Questo può essere il compito che l’Europa, consapevole dei suoi fatali errori del passato, ma forte anche dei suoi valori e dei suoi antichi e nuovi ideali, figli di una cultura maturata nei secoli, può prefiggersi di assolvere nel nuovo secolo: giungendo a parlare con una sola voce nel grande concerto delle nazioni.
La Carta dei Diritti Fondamentali, che l’apposita Convenzione sta elaborando a Bruxelles, mira a richiamare i diritti fondamentali dei cittadini europei, definendone la natura (individualità, inviolabilità, giurisdizionalità) e a infondere un contenuto concreto alla cittadinanza europea, in modo da incardinare i principii basilari della democrazia nel tessuto costitutivo dell’Unione europea.

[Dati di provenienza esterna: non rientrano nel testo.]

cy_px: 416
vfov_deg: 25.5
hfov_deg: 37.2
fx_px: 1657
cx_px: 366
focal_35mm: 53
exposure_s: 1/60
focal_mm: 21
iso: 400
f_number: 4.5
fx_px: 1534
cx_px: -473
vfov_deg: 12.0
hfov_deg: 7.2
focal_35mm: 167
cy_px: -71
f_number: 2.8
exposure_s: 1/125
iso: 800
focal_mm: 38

E’ necessario prevedere, in un’Unione allargata, per impedire dispersioni, il diritto ad un’integrazione più stretta, ad una cooperazione rafforzata, fra i Paesi che sono in grado di farlo e vogliono farlo: come già è accaduto per la moneta europea.
L’obiettivo dominante di questo processo è in ultima istanza la pace europea. Quando si parla di pace europea, si deve intendere non soltanto la capacità di difesa nei confronti di terzi, ma in primo luogo la capacità di realizzare la convivenza pacifica fra i popoli europei.

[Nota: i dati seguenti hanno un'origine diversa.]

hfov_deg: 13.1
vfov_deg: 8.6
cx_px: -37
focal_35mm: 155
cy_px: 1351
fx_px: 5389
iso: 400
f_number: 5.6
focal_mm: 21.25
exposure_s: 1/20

La crisi dei Balcani è stata un’amara lezione per tutti. I Balcani sono un banco di prova della capacità europea di collaborare e di parlare con una voce sola. Durante la crisi nel Kosovo l’Europa ha mostrato la propria maturità politica. Altrettanto, se non di più, deve fare nella costruzione della pace e di solidi assetti. Anche i più coraggiosi interventi rischiano di fallire se non si afferma tra i popoli lo spirito di rispetto della persona umana, se rimangono vivi odii etnici e religiosi.
Quest’anno di conferenza inter-governativa, questo 2000 che è un altro anno cruciale per l’Europa, deve produrre i cambiamenti necessari. Non ci si può accontentare di cambiamenti minimali che lascino l’opera incompiuta o che ne pregiudichino il compimento.
L’Europa, finalmente unita, ha trovato il cammino della saggezza e della pace, sta generando in sé le forze per essere artefice nel mondo, è tornata alla piena coscienza della propria civiltà. Sta a tutti proseguire lungo il cammino intrapreso senza esitazioni, con determinazione, con fiducia, sicuri dei propri ideali, consapevoli delle proprie forze.